The name Max Brenner sounds like it belongs to the wheel man in a 1940s gangster movie. It’s actually the name of a chocolate shop found in a shopping mall at Chatswood. Mr. Brenner is also known as the bald man and he understands Theobroma cacao to be the compensation for love. The place wasn’t booming when I entered on Saturday morning, so I can’t say just how much chocolate ‘the man’ would sell here. But whoever sells the chocolate to ‘the man’ really knows how to sell chocolate. There are boxes, bags, sacks and blocks; together with beans, powders, brownies, and two giant sealed centrifugal chocolate machines churning molten white and dark chocolate.

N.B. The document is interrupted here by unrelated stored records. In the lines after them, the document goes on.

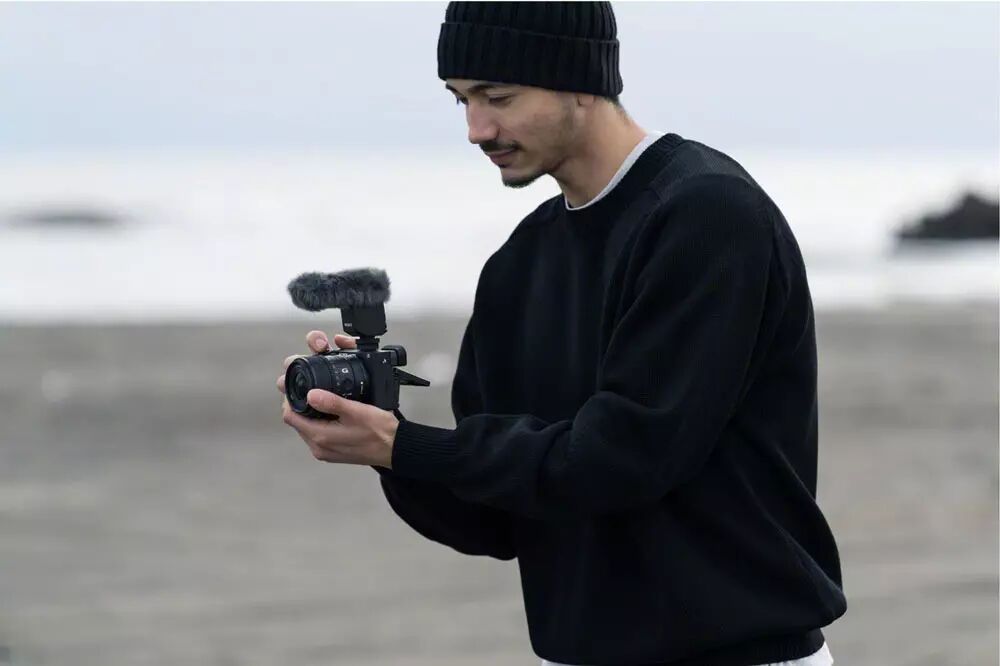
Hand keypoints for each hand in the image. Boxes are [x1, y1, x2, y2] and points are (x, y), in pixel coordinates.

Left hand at [277, 330, 398, 468]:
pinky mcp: (333, 453)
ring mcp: (325, 452)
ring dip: (309, 414)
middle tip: (309, 388)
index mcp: (320, 436)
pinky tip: (331, 413)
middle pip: (296, 422)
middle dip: (299, 405)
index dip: (290, 399)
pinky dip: (318, 422)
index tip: (298, 386)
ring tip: (321, 398)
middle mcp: (319, 447)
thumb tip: (310, 394)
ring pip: (306, 428)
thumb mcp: (357, 411)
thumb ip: (332, 403)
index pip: (290, 416)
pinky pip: (317, 435)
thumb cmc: (380, 431)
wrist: (395, 448)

An attempt to go slightly freestyle and move away from the retail therapy scheme was clearly made with Chatswood Chase. The deviation never really fooled me. No matter how much the glam is pushed it’s a shopping mall, pure and simple. Thus making it tainted and difficult. It’s similar to version number two of some crappy movie with the big bell of marketing. Great if you consider a tee shirt bearing the slogan “Nasty Models Inc” to be edgy, but otherwise worthy of a detour. But I wander into the Chase occasionally. The place is lousy with beautiful women.

The chocolate brown theme extends to the Brenner décor. One can perch at the bar, or alternatively, on a set of nursery sized tables and chairs, all as backless as a Bond bimbo’s dress. And there’s dark wood everywhere, too. Rough-hewn chunks of the stuff. Climbing the wall with the shelving, and hanging curiously from the ceiling.

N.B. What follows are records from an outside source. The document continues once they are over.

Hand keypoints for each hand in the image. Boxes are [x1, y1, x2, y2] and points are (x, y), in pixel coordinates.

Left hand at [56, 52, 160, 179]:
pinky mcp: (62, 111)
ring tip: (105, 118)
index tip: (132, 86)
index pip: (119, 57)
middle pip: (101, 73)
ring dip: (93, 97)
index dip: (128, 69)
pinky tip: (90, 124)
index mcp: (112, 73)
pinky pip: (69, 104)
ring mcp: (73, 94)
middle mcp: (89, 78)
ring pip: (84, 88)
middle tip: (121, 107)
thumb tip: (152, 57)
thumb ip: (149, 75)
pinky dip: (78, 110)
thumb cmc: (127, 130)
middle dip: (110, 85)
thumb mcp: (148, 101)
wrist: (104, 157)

My order was ferried to me on a wooden placemat whereupon a tea light heated a small ceramic crucible holding milk. A spoon that is also a straw accompanied a side dish of chocolate pieces. It’s your basic fondue arrangement. My choice of Peruvian dark was gorgeously rich and so perfectly itself. The Mayans really had a moment when they discovered chocolate 3500 years ago. And I felt the omnipotence growing as I ladled chunks of “the dark” into the brew. At $5:50 it’s a great substitute for love, and possibly what the whole retail thing is all about. The blessedly quiet atmosphere was a bonus. The last thing I need is some hyperglycemic brat peaking on sugar and cocoa. That’s what the rest of the mall is there for.